Empresários e banqueiros alertam para “choques” e “furacão” que virão com o desaquecimento na economia americana causado pela inflação e pela alta dos juros. Insegurança aumenta com novos surtos da pandemia e a guerra na Ucrânia
Depois das crises de 2007-2009 e do colapso de 2020, causado pela Covid, os EUA podem enfrentar até 2024 uma nova recessão. É uma péssima notícia para quase todas as nações do planeta, que serão afetadas após enfrentarem a pandemia e, recentemente, a guerra na Ucrânia. E os problemas da maior potência mundial, antecipados pelo aumento dos preços do petróleo, do gás e dos alimentos, acontecem em várias dimensões. As bolsas e a política americana estão também fragilizadas.
A inflação nos EUA está chegando ao pico de 40 anos e tem causado um salto no custo de vida da população. Para a dentista e empresária Denise Fraga, que reside atualmente no estado de Oregon e está no país desde 2001, a realidade é muito diferente de 20 anos atrás. “Como essa crise acho que a gente nunca viveu. Passamos por uma em 2008, quando teve o problema com os valores das casas. Afora isso, não lembro ter sentido tanto os reflexos das altas dos preços nas prateleiras dos supermercados. De um tempo para cá, houve o aumento de cerca de dois dólares no galão da gasolina. Enchíamos o tanque do carro com 70 dólares. Hoje, já estamos gastando 100”, diz. Essa é uma experiência generalizada para o consumidor americano. Em abril, os preços ao consumidor foram 8,3% superiores aos do ano anterior.
Fed aumenta juros
Para fazer frente à alta da inflação, o Fed, Banco Central dos EUA, já começou a subir os juros e a cortar estímulos financeiros, o que vai desacelerar a economia. O temor é que a dosagem seja alta a ponto de fazer a economia encolher, o que já é visto quase como inevitável. No último ciclo de inflação historicamente alta, nos anos 1980, o aperto do Fed levou a uma grande recessão que provocou uma crise mundial. Embora haja o risco, a recessão, segundo economistas, deve ser branda, mas não tão breve como a da Covid. “Nossas análises apontam para uma retração mais fraca, não devemos experimentar nada como 2008, por exemplo, quando o mercado financeiro foi pego de surpresa. A contração necessária está sendo muito bem anunciada pelo Fed, que vai puxar o freio de mão com o intuito de esfriar a inflação, mas não vão jogar a economia do precipício”, explica Bryan Caulkins, Financial Advisor e co-fundador da Proxy Financial nos EUA.

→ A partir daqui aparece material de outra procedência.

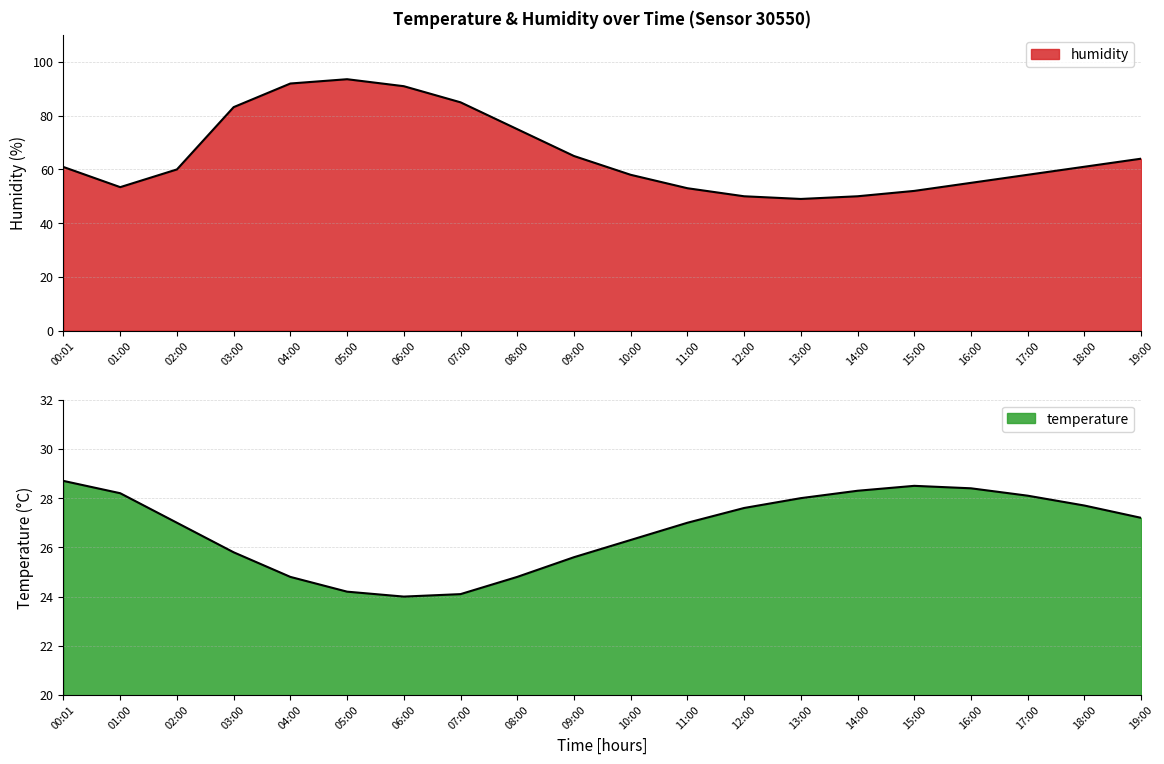

Rank the series at 05:00 from highest to lowest value.

humidity, temperature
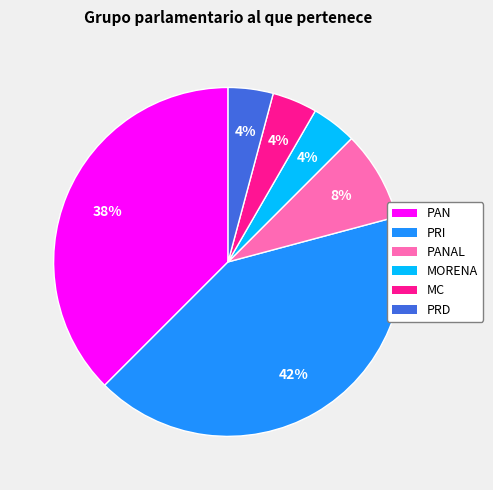

Is there a majority slice in this chart?

No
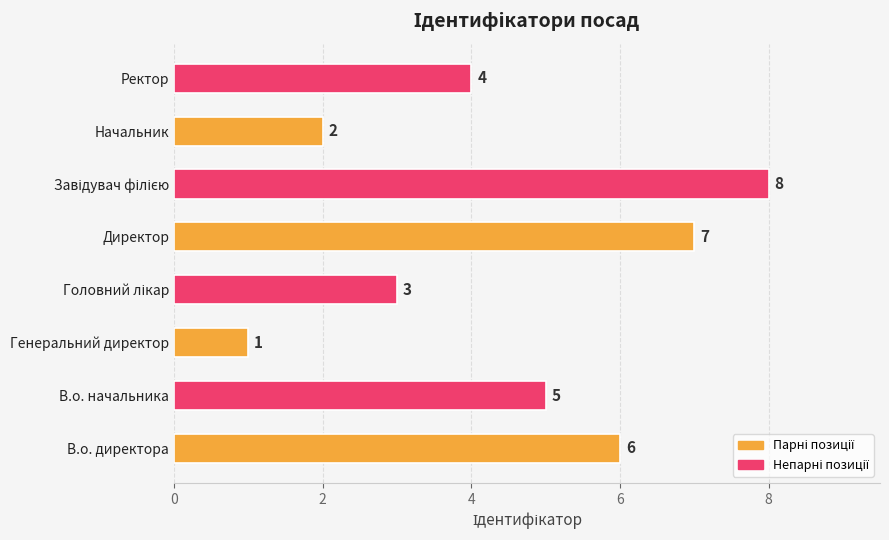

How many bars are there in total?

8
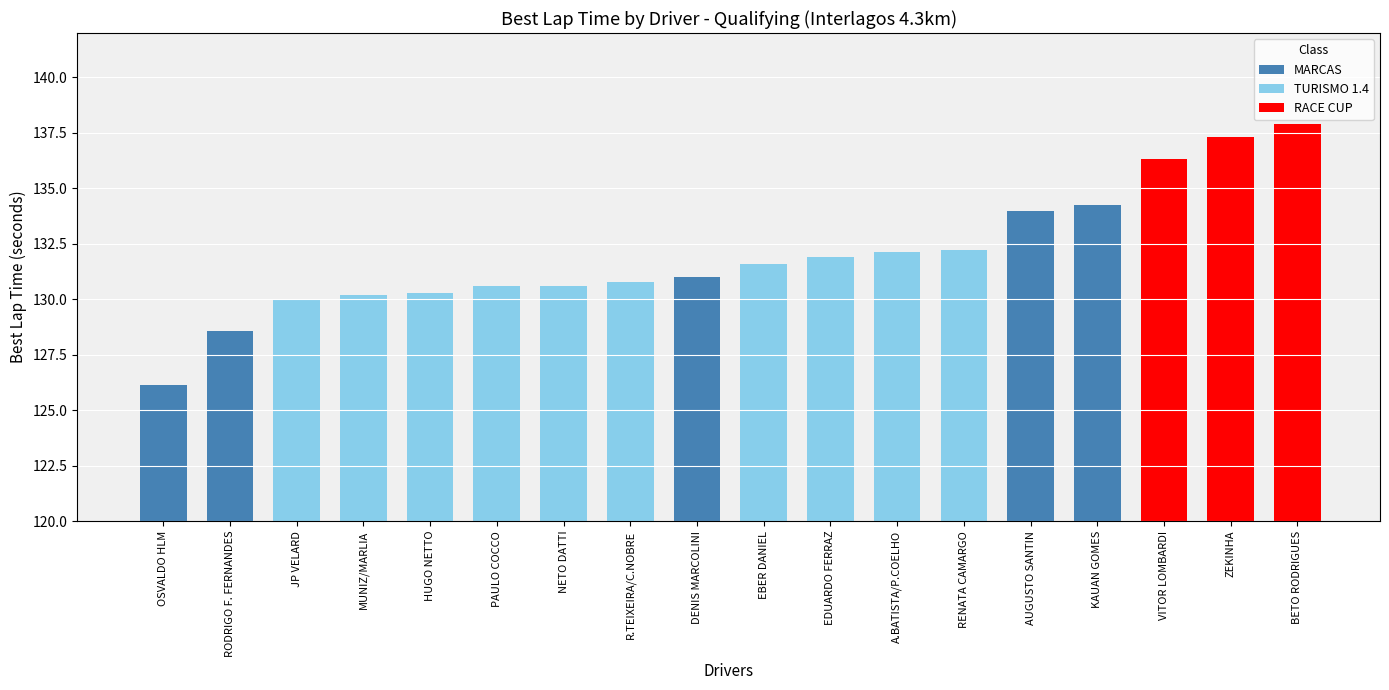

What is the label of the 1st bar from the right?

BETO RODRIGUES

Mesmo que brandos, os efeitos serão inevitáveis. Em meio à guerra na Ucrânia e à persistência da pandemia, a economia mundial enfrenta riscos crescentes de estagflação. “Tivemos baixas de juros em níveis nunca vistos na história, por um período igualmente inédito. De 2008 a 2018, os juros em países desenvolvidos ficaram abaixo da norma histórica, e aparentemente os Bancos Centrais não conseguiam subir juros. Esse paradigma será quebrado este ano, para conter a inflação”, avalia Caulkins.

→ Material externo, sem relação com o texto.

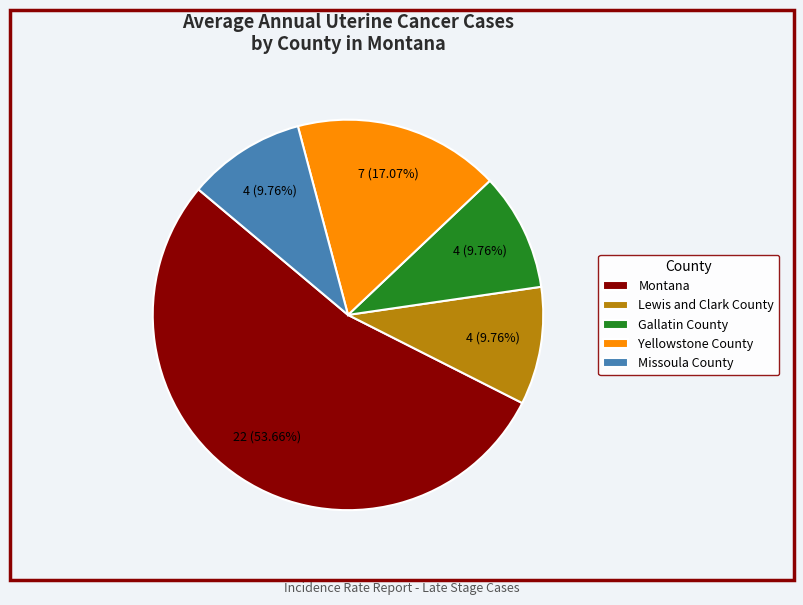

To the nearest percent, what portion does Lewis and Clark County represent?

10%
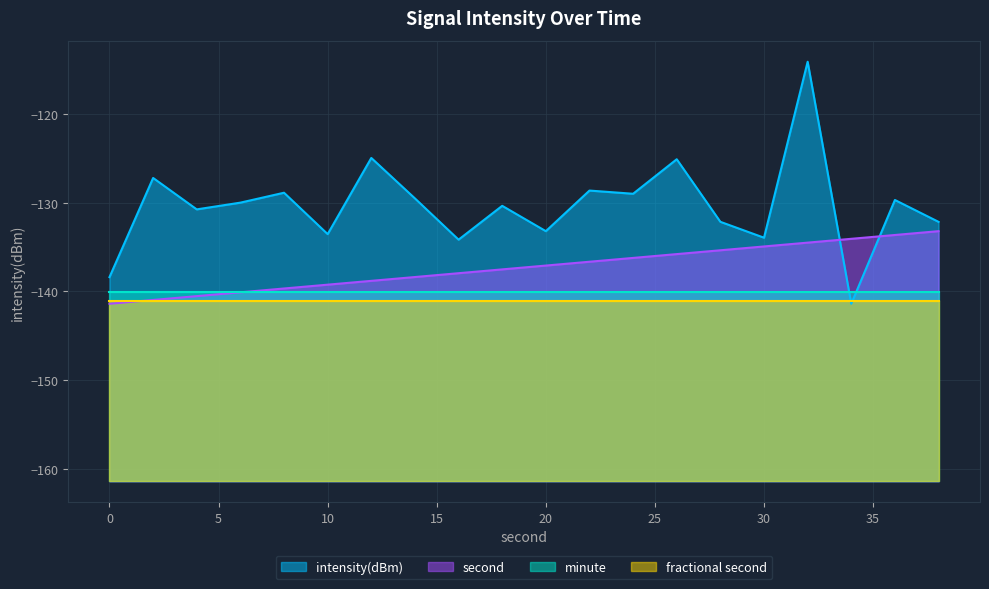

What is the sum of the intensity(dBm) values at 0 and 16?

-272.6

O risco de um choque global tem levado banqueiros e empresários a emitirem alertas. O CEO do J.P. Morgan disse que os investidores precisavam se preparar para “um furacão”. O presidente do Goldman Sachs, John Waldron, declarou que “a confluência do número de choques no sistema é sem precedentes”. O todo poderoso presidente da Tesla, Elon Musk, enviou e-mail para alguns executivos intitulado “Parem todas as contratações em todo o mundo”.

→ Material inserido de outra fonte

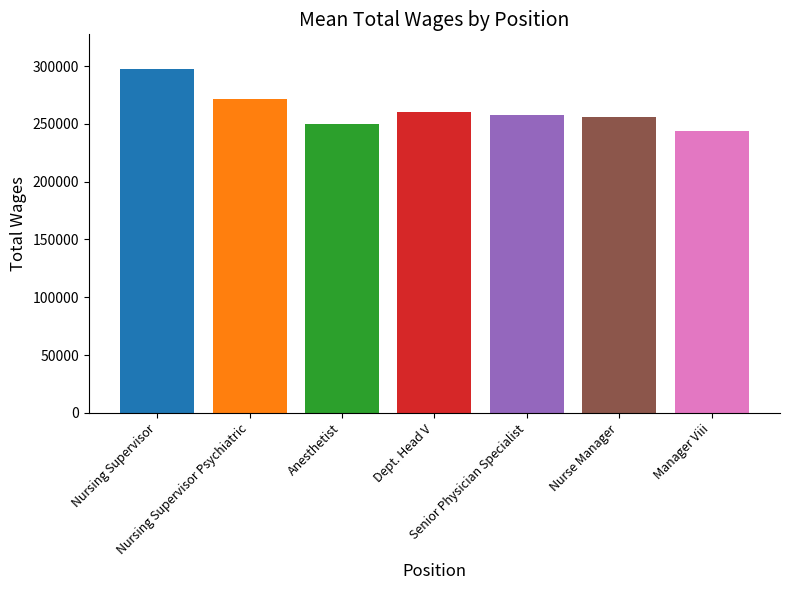

What is the greatest value displayed?

297638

Assim como Musk, grandes empresas anunciaram que vão congelar contratações ou fazer demissões. “É um movimento para tentar antecipar a recessão. Companhias podem cortar funcionários que se tornaram caros nos últimos meses com a inflação salarial que se instaurou no país”, avalia o economista. Enquanto isso, o governo americano tenta relativizar o cenário e se beneficiar com o baixo desemprego, que está no menor nível em 50 anos. O secretário do Trabalho, Marty Walsh, disse que uma recessão é uma probabilidade real, mas que “a economia do país é forte”. Enquanto as autoridades aproveitam o tempo aquecido, os empresários, realistas, já veem as nuvens se formando no horizonte.